With a rising crop of native venture funds that are seeing their assets balloon and their influence upend the traditional venture hierarchy, storied venture firm Sequoia is not just competing with the a16z, but with a rising crop of native venture funds that are seeing their assets balloon and their influence upend In a conversation on the new web3 show Chain Reaction, the partner of Sequoia talked about the firm's commitment to the sector, regulatory challenges and what many investors still don't understand.

The sub-fund was dedicated to buying up cryptocurrencies. Over the years, the firm has made a number of equity investments in the space, including Fireblocks and FTX, but it has not made a dedicated fund for it.

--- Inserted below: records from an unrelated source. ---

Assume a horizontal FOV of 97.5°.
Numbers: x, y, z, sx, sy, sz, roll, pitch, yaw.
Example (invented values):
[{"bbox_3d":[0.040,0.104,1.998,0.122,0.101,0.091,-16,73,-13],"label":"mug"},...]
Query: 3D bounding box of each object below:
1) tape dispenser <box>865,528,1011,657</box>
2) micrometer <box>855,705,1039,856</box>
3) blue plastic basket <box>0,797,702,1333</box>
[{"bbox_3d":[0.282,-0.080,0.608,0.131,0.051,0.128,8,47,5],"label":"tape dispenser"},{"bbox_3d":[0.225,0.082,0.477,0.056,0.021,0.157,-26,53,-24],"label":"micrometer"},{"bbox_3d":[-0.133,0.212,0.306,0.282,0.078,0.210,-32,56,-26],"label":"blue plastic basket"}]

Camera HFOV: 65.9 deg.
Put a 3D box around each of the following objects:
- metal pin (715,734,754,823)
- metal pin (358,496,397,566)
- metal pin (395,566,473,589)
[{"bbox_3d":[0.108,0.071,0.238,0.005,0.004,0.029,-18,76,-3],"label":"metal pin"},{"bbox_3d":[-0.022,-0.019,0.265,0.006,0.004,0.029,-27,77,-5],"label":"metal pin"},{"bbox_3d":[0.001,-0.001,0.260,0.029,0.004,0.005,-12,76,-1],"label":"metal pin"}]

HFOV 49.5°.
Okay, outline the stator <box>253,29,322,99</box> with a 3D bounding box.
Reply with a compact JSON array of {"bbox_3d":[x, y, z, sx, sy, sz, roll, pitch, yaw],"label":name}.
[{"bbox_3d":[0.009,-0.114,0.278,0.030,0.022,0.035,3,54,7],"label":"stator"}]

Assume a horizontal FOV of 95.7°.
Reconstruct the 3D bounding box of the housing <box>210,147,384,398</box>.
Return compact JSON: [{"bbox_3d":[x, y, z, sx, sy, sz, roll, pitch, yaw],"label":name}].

The cooling of public market tech stocks has threatened to stall growth in the emerging category, which has still proven susceptible to macro conditions. When the market grows less frothy, many other funds will pull back, but he believes that Sequoia has already committed to a lengthy relationship with the sector.

quoia is very deliberate with everything we do and we spend huge amounts of time debating every strategy change, everything, we debate every seed investment to sometimes excruciating detail, but it helps us make really good decisions and make decisions as a team rather than as individuals. Over the last 18 months, we went from being some people with strong positive views, to the whole firm being completely behind it.

Why a bipartisan embrace of crypto might never touch Bitcoin

Some in the venture capital community believe that the benefits of the sector are being oversold and that the web3 promise of decentralization is just smoke and mirrors.

There are a lot of things that are not understood by the average person. You want the majority of compute to be centralized. For a lot of decision making, centralization can be better.

The ability of users to be able to leave with their identity and data is more important than decentralization for its own sake. The rulebook of traditional investor protections shouldn't be thrown out, despite the fact that decentralization allows for a certain type of consumer protections.

A lot of the consumer protections put in place by US law were won out of hard-fought lessons over a century. There is a lot of wisdom in there. The way things were done in the past was actually pretty good and got there for an optimal reason.